▶ EXTRACTED ENTRIES
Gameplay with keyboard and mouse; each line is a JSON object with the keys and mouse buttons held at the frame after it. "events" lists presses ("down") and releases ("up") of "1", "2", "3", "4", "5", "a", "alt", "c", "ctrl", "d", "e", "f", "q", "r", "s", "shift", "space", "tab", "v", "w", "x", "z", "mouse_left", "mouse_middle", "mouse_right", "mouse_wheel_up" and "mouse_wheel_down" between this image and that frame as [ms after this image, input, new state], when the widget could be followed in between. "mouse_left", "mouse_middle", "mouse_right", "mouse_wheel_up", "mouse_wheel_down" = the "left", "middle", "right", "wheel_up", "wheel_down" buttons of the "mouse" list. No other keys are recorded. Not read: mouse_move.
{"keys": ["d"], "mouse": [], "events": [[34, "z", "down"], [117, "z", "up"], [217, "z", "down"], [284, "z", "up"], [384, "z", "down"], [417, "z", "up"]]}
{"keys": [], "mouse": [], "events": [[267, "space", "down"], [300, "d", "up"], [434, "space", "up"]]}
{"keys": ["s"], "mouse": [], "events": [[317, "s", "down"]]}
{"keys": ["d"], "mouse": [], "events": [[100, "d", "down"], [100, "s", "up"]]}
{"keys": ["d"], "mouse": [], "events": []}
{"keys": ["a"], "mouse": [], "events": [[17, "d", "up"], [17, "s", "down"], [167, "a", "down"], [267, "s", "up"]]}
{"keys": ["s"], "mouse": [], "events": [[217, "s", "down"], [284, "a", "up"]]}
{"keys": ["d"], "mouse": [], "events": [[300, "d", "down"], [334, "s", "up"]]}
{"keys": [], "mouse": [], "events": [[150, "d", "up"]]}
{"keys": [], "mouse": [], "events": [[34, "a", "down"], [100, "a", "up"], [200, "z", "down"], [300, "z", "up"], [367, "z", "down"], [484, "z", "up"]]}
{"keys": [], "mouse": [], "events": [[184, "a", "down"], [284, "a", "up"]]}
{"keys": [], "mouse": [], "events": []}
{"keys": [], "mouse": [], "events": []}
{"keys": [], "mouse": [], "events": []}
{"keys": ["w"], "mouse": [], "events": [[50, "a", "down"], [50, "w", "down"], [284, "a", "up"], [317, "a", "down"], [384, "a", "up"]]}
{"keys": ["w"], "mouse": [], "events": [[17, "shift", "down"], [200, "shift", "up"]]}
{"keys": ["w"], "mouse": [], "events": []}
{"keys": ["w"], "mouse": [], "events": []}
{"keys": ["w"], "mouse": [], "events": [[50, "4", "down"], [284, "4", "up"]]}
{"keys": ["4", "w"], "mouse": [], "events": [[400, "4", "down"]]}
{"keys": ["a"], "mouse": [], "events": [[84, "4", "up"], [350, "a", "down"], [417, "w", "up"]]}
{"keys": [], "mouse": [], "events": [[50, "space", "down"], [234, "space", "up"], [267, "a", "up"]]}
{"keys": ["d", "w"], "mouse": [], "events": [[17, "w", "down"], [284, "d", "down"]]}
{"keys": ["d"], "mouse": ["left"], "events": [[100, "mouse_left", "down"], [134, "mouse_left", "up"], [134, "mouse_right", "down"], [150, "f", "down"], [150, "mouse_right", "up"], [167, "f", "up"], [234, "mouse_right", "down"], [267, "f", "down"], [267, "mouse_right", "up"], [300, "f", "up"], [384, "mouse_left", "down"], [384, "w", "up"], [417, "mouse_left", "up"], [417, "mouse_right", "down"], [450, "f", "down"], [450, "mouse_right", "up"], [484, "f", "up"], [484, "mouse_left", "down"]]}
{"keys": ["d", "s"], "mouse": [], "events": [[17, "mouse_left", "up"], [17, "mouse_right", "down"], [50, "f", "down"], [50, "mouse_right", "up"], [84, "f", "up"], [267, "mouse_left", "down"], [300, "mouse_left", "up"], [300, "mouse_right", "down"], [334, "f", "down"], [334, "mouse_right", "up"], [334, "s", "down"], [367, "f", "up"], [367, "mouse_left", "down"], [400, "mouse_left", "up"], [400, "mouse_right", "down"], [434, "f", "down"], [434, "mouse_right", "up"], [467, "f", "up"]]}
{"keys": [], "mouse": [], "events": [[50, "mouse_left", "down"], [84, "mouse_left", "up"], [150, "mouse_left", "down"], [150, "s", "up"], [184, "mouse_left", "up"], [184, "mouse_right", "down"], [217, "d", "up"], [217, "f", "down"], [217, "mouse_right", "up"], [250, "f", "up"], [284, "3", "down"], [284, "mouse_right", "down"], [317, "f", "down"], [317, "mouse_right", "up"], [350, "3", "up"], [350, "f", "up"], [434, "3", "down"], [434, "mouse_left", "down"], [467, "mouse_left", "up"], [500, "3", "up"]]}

▶ TASK DIRECTIONS
An exact copy of every entry is what's needed, so retype them all.

▶ EXERCISE RESULT
Gameplay with keyboard and mouse; each line is a JSON object with the keys and mouse buttons held at the frame after it. "events" lists presses ("down") and releases ("up") of "1", "2", "3", "4", "5", "a", "alt", "c", "ctrl", "d", "e", "f", "q", "r", "s", "shift", "space", "tab", "v", "w", "x", "z", "mouse_left", "mouse_middle", "mouse_right", "mouse_wheel_up" and "mouse_wheel_down" between this image and that frame as [ms after this image, input, new state], when the widget could be followed in between. "mouse_left", "mouse_middle", "mouse_right", "mouse_wheel_up", "mouse_wheel_down" = the "left", "middle", "right", "wheel_up", "wheel_down" buttons of the "mouse" list. No other keys are recorded. Not read: mouse_move.
{"keys": ["d"], "mouse": [], "events": [[34, "z", "down"], [117, "z", "up"], [217, "z", "down"], [284, "z", "up"], [384, "z", "down"], [417, "z", "up"]]}
{"keys": [], "mouse": [], "events": [[267, "space", "down"], [300, "d", "up"], [434, "space", "up"]]}
{"keys": ["s"], "mouse": [], "events": [[317, "s", "down"]]}
{"keys": ["d"], "mouse": [], "events": [[100, "d", "down"], [100, "s", "up"]]}
{"keys": ["d"], "mouse": [], "events": []}
{"keys": ["a"], "mouse": [], "events": [[17, "d", "up"], [17, "s", "down"], [167, "a", "down"], [267, "s", "up"]]}
{"keys": ["s"], "mouse": [], "events": [[217, "s", "down"], [284, "a", "up"]]}
{"keys": ["d"], "mouse": [], "events": [[300, "d", "down"], [334, "s", "up"]]}
{"keys": [], "mouse": [], "events": [[150, "d", "up"]]}
{"keys": [], "mouse": [], "events": [[34, "a", "down"], [100, "a", "up"], [200, "z", "down"], [300, "z", "up"], [367, "z", "down"], [484, "z", "up"]]}
{"keys": [], "mouse": [], "events": [[184, "a", "down"], [284, "a", "up"]]}
{"keys": [], "mouse": [], "events": []}
{"keys": [], "mouse": [], "events": []}
{"keys": [], "mouse": [], "events": []}
{"keys": ["w"], "mouse": [], "events": [[50, "a", "down"], [50, "w", "down"], [284, "a", "up"], [317, "a", "down"], [384, "a", "up"]]}
{"keys": ["w"], "mouse": [], "events": [[17, "shift", "down"], [200, "shift", "up"]]}
{"keys": ["w"], "mouse": [], "events": []}
{"keys": ["w"], "mouse": [], "events": []}
{"keys": ["w"], "mouse": [], "events": [[50, "4", "down"], [284, "4", "up"]]}
{"keys": ["4", "w"], "mouse": [], "events": [[400, "4", "down"]]}
{"keys": ["a"], "mouse": [], "events": [[84, "4", "up"], [350, "a", "down"], [417, "w", "up"]]}
{"keys": [], "mouse": [], "events": [[50, "space", "down"], [234, "space", "up"], [267, "a", "up"]]}
{"keys": ["d", "w"], "mouse": [], "events": [[17, "w", "down"], [284, "d", "down"]]}
{"keys": ["d"], "mouse": ["left"], "events": [[100, "mouse_left", "down"], [134, "mouse_left", "up"], [134, "mouse_right", "down"], [150, "f", "down"], [150, "mouse_right", "up"], [167, "f", "up"], [234, "mouse_right", "down"], [267, "f", "down"], [267, "mouse_right", "up"], [300, "f", "up"], [384, "mouse_left", "down"], [384, "w", "up"], [417, "mouse_left", "up"], [417, "mouse_right", "down"], [450, "f", "down"], [450, "mouse_right", "up"], [484, "f", "up"], [484, "mouse_left", "down"]]}
{"keys": ["d", "s"], "mouse": [], "events": [[17, "mouse_left", "up"], [17, "mouse_right", "down"], [50, "f", "down"], [50, "mouse_right", "up"], [84, "f", "up"], [267, "mouse_left", "down"], [300, "mouse_left", "up"], [300, "mouse_right", "down"], [334, "f", "down"], [334, "mouse_right", "up"], [334, "s", "down"], [367, "f", "up"], [367, "mouse_left", "down"], [400, "mouse_left", "up"], [400, "mouse_right", "down"], [434, "f", "down"], [434, "mouse_right", "up"], [467, "f", "up"]]}
{"keys": [], "mouse": [], "events": [[50, "mouse_left", "down"], [84, "mouse_left", "up"], [150, "mouse_left", "down"], [150, "s", "up"], [184, "mouse_left", "up"], [184, "mouse_right", "down"], [217, "d", "up"], [217, "f", "down"], [217, "mouse_right", "up"], [250, "f", "up"], [284, "3", "down"], [284, "mouse_right", "down"], [317, "f", "down"], [317, "mouse_right", "up"], [350, "3", "up"], [350, "f", "up"], [434, "3", "down"], [434, "mouse_left", "down"], [467, "mouse_left", "up"], [500, "3", "up"]]}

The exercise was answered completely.